» **Problem statement**
Copy exactly the lines of the records below, and only those lines, beginning with the line that contains "158 | 54471" and ending with the line that contains "164 | 202525".

» **Given records**
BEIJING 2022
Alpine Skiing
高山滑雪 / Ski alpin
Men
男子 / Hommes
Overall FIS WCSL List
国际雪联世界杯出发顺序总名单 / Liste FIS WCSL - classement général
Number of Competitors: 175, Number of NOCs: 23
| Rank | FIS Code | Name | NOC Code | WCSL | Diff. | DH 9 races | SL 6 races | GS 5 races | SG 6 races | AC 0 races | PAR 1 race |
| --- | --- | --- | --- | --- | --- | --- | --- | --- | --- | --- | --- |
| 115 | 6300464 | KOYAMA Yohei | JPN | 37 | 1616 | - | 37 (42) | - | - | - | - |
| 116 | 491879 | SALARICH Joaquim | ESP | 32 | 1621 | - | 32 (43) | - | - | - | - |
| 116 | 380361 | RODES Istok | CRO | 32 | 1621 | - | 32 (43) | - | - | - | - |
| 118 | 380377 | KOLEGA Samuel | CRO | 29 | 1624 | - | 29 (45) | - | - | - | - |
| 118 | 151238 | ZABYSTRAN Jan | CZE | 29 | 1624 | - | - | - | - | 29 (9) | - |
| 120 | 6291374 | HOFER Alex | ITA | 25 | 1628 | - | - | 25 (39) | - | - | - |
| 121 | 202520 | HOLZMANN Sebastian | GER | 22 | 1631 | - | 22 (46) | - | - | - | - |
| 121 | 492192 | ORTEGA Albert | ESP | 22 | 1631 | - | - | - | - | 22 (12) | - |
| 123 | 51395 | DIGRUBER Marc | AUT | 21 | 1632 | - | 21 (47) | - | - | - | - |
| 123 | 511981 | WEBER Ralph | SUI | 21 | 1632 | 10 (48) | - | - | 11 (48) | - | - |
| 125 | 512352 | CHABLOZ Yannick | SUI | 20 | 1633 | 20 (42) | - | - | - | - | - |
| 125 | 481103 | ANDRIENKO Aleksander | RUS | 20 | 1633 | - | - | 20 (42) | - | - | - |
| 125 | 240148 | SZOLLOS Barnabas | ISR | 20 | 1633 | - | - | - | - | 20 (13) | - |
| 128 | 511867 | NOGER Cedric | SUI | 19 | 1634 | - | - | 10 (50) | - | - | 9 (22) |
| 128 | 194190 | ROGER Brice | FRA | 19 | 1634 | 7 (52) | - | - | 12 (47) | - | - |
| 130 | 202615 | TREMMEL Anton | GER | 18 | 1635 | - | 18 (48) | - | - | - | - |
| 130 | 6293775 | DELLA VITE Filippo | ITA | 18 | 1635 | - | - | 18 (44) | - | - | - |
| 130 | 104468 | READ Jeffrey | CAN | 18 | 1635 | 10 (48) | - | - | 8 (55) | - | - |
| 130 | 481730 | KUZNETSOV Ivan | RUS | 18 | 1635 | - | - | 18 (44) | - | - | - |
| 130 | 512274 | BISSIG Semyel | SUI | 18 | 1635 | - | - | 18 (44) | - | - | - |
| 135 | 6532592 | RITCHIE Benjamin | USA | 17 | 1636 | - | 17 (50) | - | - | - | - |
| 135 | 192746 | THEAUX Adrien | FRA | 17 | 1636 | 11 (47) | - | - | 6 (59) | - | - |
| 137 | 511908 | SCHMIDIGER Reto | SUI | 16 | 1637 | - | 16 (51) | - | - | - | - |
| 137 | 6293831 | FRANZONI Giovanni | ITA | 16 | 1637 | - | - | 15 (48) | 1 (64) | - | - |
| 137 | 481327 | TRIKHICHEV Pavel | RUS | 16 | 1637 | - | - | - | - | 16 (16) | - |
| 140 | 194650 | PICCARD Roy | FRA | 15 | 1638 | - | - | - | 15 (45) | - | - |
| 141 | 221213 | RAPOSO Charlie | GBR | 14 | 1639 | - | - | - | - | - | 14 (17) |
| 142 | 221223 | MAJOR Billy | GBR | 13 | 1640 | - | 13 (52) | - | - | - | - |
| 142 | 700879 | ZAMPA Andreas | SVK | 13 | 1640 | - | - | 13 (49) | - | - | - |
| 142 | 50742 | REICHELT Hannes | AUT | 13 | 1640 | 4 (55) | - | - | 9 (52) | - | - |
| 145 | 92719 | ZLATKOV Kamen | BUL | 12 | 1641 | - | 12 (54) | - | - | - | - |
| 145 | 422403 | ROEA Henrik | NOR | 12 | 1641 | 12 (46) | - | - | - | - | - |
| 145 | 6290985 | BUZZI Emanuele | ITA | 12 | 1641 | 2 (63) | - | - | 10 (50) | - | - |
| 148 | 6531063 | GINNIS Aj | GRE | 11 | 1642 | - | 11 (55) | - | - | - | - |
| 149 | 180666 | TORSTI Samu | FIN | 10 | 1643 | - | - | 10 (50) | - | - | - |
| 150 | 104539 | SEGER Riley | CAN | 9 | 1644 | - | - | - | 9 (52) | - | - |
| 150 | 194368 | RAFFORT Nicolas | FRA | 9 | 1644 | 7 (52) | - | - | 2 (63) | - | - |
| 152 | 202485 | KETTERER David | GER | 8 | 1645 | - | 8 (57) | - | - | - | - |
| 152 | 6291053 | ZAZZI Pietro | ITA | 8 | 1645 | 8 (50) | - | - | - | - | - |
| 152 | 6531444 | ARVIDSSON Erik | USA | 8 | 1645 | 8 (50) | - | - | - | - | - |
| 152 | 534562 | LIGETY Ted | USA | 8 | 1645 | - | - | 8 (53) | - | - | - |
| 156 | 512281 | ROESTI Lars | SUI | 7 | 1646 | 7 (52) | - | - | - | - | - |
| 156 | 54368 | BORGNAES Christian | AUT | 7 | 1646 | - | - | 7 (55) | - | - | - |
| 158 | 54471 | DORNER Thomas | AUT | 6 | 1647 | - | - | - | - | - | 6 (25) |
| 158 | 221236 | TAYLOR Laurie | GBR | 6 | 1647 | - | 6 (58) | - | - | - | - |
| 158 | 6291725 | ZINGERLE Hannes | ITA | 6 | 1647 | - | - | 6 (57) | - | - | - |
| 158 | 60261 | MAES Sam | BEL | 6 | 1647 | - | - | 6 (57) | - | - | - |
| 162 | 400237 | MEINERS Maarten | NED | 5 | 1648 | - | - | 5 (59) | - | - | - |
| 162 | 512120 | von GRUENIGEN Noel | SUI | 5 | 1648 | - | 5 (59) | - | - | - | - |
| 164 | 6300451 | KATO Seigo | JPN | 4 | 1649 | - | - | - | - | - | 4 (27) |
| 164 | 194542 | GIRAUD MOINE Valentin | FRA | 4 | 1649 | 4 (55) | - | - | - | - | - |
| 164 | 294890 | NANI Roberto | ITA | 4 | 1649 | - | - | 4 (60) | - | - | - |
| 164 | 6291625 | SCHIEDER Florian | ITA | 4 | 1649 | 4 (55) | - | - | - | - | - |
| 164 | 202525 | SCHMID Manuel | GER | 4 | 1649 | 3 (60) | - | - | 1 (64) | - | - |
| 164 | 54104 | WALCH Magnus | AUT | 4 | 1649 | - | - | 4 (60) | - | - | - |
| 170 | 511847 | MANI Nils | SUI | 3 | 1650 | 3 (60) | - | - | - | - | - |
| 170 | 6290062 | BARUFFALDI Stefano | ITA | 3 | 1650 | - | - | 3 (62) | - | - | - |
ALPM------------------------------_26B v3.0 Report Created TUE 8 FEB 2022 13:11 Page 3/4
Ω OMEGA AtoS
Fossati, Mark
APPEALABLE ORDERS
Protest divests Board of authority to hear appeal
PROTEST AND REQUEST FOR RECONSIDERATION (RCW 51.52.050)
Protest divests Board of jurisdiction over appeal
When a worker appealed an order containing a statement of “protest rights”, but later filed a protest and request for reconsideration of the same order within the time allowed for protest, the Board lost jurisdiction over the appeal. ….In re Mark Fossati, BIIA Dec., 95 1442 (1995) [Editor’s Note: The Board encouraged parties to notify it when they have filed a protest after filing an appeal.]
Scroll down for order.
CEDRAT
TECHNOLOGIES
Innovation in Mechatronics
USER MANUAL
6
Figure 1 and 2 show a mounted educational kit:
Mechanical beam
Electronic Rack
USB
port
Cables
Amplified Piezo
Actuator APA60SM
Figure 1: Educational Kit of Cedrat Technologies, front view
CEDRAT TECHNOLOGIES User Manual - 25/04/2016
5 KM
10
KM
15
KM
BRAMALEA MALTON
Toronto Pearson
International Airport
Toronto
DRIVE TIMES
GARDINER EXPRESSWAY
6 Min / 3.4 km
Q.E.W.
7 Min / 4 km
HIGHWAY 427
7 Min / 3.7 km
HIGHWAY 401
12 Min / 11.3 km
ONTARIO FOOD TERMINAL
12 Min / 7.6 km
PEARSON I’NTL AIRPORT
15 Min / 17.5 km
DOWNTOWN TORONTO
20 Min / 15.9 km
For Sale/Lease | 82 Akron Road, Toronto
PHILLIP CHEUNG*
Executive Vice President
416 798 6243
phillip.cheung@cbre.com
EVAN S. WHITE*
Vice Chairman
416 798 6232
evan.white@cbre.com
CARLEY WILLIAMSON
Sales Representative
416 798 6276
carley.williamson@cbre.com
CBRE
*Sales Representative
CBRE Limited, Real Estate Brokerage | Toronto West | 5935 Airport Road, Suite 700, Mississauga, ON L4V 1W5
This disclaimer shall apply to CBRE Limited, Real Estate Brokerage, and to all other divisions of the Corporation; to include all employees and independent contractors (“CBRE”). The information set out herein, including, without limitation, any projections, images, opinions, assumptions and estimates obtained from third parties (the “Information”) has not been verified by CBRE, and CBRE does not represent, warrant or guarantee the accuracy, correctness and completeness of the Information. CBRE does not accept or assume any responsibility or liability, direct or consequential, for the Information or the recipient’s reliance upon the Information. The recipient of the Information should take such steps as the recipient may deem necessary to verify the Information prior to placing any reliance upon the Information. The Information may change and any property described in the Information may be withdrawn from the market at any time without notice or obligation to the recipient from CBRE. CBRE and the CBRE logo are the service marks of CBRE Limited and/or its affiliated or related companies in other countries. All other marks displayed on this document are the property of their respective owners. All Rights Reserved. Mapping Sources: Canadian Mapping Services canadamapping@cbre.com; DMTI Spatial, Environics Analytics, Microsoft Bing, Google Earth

» **Exercise answer**
| 158 | 54471 | DORNER Thomas | AUT | 6 | 1647 | - | - | - | - | - | 6 (25) |
| 158 | 221236 | TAYLOR Laurie | GBR | 6 | 1647 | - | 6 (58) | - | - | - | - |
| 158 | 6291725 | ZINGERLE Hannes | ITA | 6 | 1647 | - | - | 6 (57) | - | - | - |
| 158 | 60261 | MAES Sam | BEL | 6 | 1647 | - | - | 6 (57) | - | - | - |
| 162 | 400237 | MEINERS Maarten | NED | 5 | 1648 | - | - | 5 (59) | - | - | - |
| 162 | 512120 | von GRUENIGEN Noel | SUI | 5 | 1648 | - | 5 (59) | - | - | - | - |
| 164 | 6300451 | KATO Seigo | JPN | 4 | 1649 | - | - | - | - | - | 4 (27) |
| 164 | 194542 | GIRAUD MOINE Valentin | FRA | 4 | 1649 | 4 (55) | - | - | - | - | - |
| 164 | 294890 | NANI Roberto | ITA | 4 | 1649 | - | - | 4 (60) | - | - | - |
| 164 | 6291625 | SCHIEDER Florian | ITA | 4 | 1649 | 4 (55) | - | - | - | - | - |
| 164 | 202525 | SCHMID Manuel | GER | 4 | 1649 | 3 (60) | - | - | 1 (64) | - | - |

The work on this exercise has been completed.